Directions: Count the lines in the data below that contain the string "United", treating uppercase and lowercase letters as distinct. Reply with the number alone.

Material provided:
####################
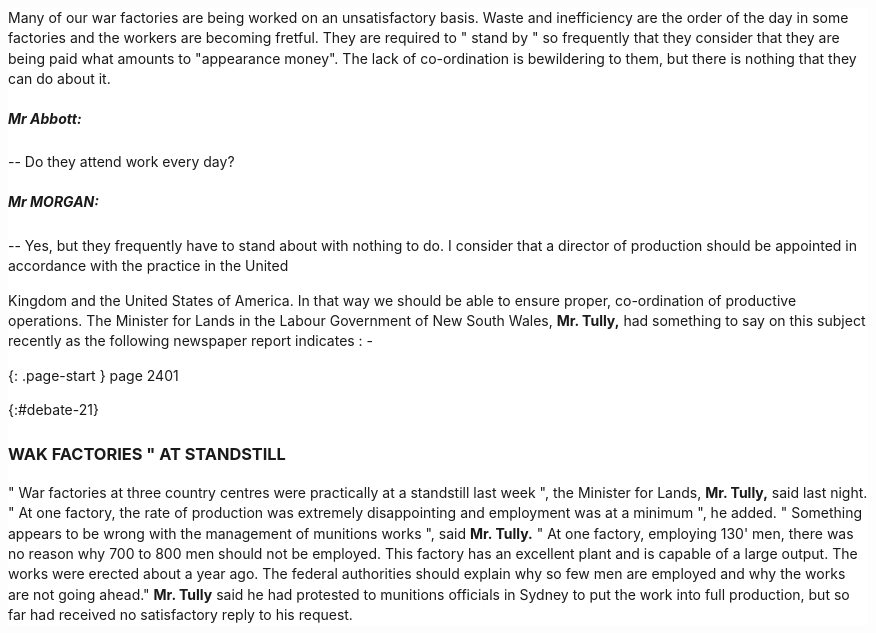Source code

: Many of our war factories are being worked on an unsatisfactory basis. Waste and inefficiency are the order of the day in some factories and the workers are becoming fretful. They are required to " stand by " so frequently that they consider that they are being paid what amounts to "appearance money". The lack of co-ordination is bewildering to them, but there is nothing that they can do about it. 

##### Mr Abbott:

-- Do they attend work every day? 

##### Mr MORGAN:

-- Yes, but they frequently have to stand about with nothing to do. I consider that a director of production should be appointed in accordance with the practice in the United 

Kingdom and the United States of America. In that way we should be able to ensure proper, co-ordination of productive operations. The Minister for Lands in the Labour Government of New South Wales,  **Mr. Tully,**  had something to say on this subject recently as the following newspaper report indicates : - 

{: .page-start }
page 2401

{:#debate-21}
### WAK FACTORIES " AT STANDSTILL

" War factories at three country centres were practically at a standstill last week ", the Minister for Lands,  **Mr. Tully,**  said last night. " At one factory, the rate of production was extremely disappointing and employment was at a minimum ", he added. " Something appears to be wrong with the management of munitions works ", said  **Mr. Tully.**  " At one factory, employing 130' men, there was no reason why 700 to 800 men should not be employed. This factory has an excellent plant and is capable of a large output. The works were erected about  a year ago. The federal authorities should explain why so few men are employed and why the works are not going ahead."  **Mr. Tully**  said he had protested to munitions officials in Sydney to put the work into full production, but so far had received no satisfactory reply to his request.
####################
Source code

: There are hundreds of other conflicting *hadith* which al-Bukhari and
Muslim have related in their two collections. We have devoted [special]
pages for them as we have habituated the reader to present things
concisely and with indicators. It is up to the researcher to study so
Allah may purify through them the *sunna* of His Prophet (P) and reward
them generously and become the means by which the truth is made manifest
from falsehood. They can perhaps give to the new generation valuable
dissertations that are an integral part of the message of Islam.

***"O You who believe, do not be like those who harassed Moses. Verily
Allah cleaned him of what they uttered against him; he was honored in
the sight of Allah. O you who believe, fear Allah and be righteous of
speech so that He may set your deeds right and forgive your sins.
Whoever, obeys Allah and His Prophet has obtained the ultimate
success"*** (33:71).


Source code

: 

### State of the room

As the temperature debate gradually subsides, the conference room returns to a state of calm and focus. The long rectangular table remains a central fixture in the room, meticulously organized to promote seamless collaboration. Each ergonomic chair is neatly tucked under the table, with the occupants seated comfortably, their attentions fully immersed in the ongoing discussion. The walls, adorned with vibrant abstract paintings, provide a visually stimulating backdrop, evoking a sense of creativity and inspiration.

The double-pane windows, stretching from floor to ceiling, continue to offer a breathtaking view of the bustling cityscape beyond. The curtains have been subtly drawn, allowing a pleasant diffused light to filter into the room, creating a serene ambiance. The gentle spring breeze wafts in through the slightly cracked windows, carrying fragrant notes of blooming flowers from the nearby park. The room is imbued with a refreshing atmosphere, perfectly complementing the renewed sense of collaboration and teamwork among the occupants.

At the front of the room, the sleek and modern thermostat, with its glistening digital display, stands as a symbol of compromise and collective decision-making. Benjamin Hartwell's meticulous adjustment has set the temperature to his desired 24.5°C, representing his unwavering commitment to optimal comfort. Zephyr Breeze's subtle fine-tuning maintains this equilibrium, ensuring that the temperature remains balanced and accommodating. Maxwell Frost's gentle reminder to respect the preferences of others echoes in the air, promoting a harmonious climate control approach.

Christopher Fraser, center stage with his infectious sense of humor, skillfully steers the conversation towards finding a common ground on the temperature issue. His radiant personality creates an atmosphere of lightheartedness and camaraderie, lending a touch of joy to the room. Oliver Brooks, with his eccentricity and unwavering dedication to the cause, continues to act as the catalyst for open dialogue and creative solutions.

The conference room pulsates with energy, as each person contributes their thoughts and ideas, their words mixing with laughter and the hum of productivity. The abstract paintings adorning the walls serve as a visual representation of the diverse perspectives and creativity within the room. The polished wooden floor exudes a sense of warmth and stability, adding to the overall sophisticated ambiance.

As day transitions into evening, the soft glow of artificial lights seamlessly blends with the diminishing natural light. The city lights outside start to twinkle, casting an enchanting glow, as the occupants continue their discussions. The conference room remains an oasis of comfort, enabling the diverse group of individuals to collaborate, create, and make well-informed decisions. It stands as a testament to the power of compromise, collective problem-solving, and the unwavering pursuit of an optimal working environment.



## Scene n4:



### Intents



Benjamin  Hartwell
####################
Exercise response: 2